━━━━━ PROVIDED PASSAGE
Changing the Culture One Apologist Mom at a Time
by Samuel Ogles
It’s easy to think that the Christians who capture attention in our culture are the ones with flawless theological pedigrees, a famous name, and a healthy dose of absolute certainty. Much less prominent, however, is a story like Bethany Speier’s, a story where the protagonist admits no special education, sees herself as “normal” like everyone else, denies that the story is even about her to begin with. In other words, a story of humble faith in community.
Speier (pronounced spy-er) is an artist, mother, and founder of a Facebook group and website called TheApologistMom.com. She read an article by the same name in Her.meneutics that inspired her and others to begin studying their faith in greater detail. She may be humble, but she is absolutely passionate and outspoken about the special, even unique, engagement women and mothers should have with Christian apologetics. I interviewed her to find out more about her project and why Her.meneutics’ story sparked this movement.
You read Her.meneutics’ story profiling Melissa Cain Travis, a homeschooling mother of two who is working on a PhD in apologetics. What was it about Cain Travis’ story that inspired you to start your own group?
━━━━━━━━━━
━━━━━ GIVEN INFORMATION
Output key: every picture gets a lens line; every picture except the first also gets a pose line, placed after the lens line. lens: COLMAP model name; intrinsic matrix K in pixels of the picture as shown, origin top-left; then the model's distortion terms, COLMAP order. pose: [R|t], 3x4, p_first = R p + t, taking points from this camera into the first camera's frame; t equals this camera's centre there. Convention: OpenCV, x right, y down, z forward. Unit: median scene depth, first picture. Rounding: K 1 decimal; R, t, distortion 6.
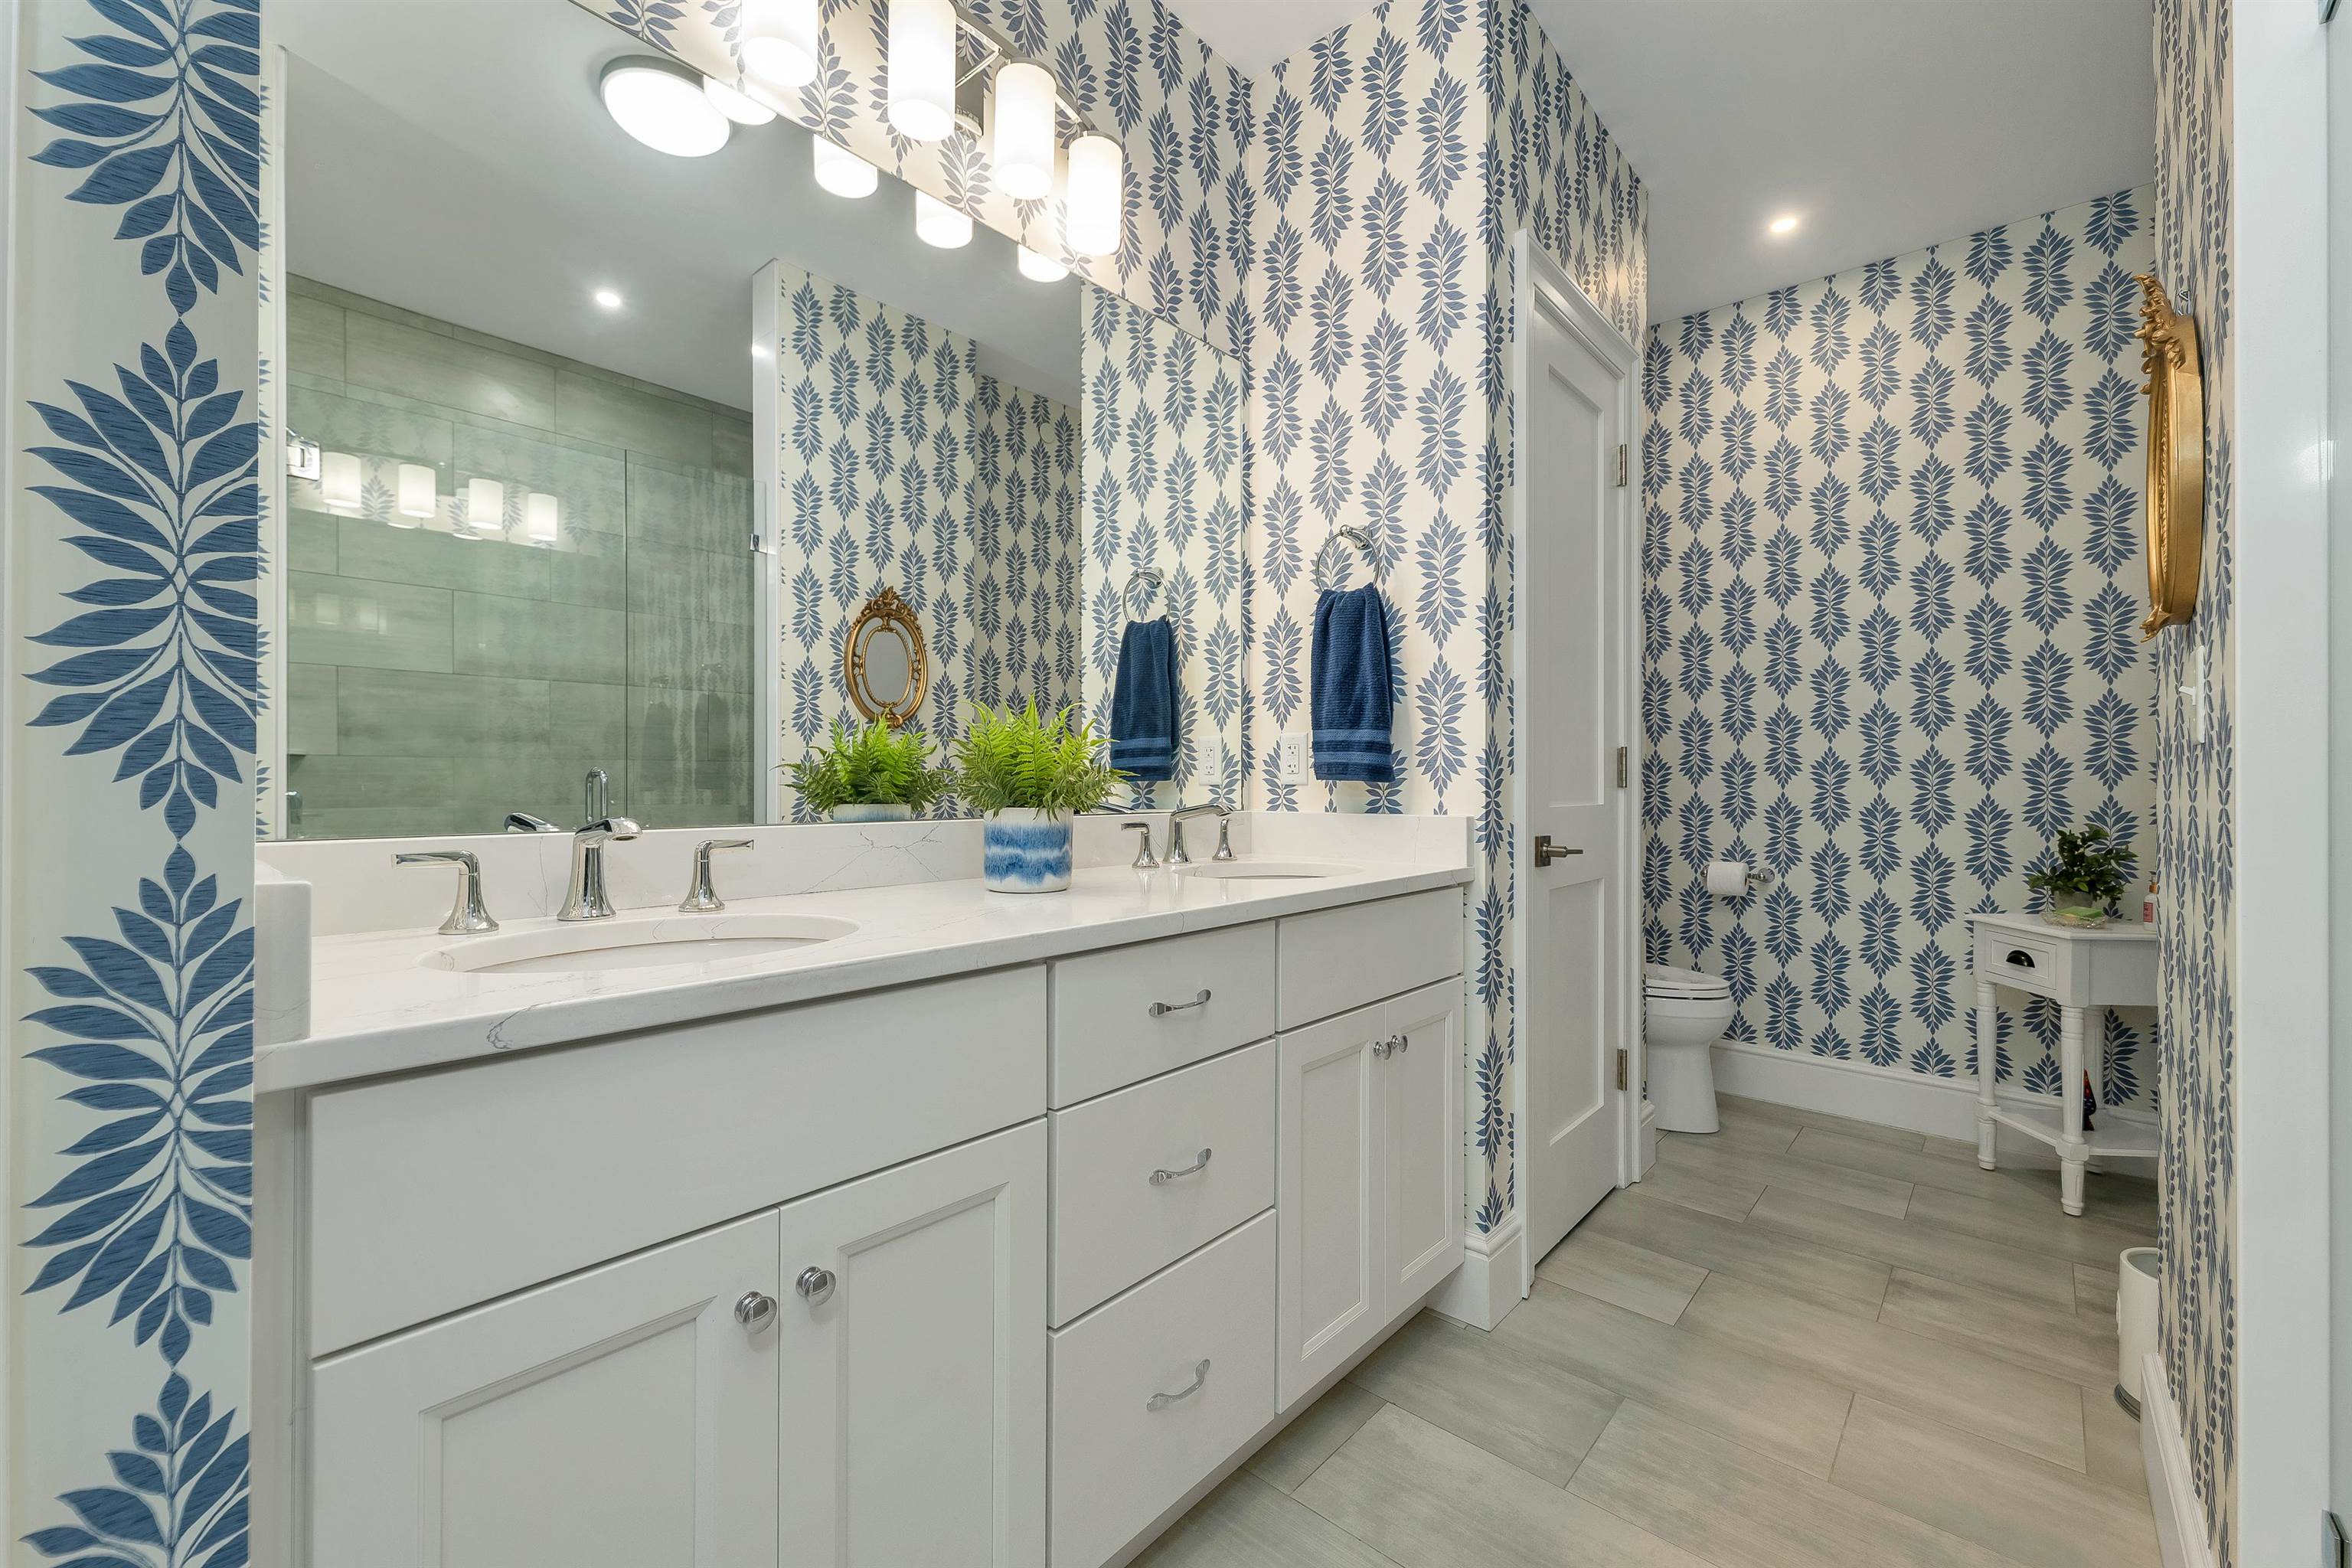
━━━━━━━━━━
> [TASK TO CARRY OUT]: According to the apologist mom article, how is Speier's name pronounced? Please work only from the apologist mom article, not the listing.

> [SOLUTION FOR THIS PROBLEM]: Spy-er.